_ABOUT THIS EXERCISE_
Your result should be every line of the records below that contains the word "found".

_RECORD SET_
*** Block opens ***

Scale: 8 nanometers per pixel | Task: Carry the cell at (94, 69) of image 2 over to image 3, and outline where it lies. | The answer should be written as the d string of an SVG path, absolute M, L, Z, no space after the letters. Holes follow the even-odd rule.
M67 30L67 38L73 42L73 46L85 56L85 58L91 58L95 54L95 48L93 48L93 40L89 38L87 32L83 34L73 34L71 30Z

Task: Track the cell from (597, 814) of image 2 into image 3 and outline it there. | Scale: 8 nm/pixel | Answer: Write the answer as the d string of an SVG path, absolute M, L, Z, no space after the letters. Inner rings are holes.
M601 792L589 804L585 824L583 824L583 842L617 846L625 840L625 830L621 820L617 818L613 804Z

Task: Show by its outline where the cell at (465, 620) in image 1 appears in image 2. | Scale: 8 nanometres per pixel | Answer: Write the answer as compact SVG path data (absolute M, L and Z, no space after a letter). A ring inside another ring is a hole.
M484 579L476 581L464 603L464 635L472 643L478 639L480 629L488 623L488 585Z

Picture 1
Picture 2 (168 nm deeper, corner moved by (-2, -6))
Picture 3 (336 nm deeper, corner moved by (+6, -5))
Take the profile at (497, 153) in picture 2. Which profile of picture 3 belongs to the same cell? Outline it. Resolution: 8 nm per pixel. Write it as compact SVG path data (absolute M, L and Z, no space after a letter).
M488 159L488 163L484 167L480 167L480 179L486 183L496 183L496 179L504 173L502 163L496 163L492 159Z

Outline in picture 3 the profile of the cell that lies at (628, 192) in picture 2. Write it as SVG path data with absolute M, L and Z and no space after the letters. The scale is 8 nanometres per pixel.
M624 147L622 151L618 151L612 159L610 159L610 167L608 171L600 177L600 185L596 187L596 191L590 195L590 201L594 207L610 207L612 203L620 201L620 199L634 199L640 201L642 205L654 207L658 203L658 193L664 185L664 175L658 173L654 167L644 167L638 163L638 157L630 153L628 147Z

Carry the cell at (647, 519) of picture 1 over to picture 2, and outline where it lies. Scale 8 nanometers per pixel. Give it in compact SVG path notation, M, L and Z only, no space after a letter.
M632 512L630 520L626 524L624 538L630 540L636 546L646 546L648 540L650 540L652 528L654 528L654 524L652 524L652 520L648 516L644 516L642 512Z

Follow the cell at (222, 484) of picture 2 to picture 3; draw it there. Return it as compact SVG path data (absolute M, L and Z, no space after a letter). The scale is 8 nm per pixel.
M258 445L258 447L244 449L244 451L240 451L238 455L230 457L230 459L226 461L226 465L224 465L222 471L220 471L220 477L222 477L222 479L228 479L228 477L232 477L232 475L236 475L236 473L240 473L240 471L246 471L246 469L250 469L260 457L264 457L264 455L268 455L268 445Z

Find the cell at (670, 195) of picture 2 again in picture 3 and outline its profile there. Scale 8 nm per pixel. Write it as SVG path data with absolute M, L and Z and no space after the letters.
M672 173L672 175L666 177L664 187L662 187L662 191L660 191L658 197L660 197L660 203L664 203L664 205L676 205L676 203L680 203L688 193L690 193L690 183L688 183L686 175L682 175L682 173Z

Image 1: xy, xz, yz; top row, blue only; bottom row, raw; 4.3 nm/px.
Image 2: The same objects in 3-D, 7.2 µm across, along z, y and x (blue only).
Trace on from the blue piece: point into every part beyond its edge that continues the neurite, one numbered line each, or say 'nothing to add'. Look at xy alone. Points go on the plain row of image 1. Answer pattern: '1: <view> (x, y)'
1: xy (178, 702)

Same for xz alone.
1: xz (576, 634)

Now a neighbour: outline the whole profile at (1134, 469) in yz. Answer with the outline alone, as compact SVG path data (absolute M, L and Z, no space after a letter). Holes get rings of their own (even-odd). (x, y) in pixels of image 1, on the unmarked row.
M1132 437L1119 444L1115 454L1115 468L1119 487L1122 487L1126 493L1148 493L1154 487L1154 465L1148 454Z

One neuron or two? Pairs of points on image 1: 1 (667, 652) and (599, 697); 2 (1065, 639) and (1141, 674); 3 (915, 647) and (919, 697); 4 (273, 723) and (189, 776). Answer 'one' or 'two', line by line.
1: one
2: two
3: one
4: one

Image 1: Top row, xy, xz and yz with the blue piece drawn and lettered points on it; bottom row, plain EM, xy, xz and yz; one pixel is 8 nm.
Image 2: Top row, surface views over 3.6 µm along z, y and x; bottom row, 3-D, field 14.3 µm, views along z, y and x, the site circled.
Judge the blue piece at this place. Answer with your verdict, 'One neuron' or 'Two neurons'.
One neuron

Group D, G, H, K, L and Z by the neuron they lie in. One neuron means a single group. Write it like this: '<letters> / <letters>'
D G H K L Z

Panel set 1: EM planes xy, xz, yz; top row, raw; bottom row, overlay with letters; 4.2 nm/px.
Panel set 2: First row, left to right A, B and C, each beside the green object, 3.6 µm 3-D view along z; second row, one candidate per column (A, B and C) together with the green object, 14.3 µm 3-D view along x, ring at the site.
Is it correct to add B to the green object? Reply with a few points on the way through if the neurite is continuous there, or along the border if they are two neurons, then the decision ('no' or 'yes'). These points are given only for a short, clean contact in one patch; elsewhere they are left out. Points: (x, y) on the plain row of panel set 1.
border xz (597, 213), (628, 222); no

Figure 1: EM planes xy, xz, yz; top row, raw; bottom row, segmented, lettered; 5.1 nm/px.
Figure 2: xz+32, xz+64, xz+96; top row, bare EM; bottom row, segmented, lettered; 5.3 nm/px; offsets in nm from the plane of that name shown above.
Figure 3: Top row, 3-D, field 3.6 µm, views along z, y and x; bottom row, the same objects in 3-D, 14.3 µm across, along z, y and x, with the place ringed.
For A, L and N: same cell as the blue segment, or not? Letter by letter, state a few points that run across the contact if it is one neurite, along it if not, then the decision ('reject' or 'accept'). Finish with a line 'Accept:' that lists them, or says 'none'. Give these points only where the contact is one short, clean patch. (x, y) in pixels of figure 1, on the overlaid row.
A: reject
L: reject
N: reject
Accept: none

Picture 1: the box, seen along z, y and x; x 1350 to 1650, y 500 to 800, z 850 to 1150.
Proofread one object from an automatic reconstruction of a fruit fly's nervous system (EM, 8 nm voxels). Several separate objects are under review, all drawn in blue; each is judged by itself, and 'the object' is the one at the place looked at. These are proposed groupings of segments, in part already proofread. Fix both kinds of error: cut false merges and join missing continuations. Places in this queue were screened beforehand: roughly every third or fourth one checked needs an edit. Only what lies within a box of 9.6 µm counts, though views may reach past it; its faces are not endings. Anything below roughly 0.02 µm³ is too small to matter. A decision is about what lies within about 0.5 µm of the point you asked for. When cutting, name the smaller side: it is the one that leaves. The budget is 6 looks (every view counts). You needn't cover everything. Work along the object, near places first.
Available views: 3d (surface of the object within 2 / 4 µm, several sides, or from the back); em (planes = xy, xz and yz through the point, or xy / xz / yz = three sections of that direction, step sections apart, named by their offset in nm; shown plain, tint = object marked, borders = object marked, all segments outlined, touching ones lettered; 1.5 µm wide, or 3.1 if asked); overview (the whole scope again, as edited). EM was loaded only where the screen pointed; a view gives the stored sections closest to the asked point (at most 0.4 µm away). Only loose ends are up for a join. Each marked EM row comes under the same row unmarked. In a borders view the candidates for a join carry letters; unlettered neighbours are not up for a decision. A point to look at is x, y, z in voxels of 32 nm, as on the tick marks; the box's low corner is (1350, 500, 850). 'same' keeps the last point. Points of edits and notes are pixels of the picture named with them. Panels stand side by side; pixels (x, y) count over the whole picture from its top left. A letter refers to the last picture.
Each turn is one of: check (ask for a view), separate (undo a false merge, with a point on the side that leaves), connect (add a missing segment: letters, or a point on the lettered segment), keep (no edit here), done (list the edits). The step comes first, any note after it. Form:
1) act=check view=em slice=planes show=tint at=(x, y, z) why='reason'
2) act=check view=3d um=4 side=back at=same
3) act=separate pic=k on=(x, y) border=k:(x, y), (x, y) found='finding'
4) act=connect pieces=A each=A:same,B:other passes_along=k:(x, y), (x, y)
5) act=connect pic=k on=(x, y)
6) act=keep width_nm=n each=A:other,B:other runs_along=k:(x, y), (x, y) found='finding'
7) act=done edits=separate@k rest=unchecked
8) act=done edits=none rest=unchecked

*** Block closes ***

_ANSWER_
3) act=separate pic=k on=(x, y) border=k:(x, y), (x, y) found='finding'
6) act=keep width_nm=n each=A:other,B:other runs_along=k:(x, y), (x, y) found='finding'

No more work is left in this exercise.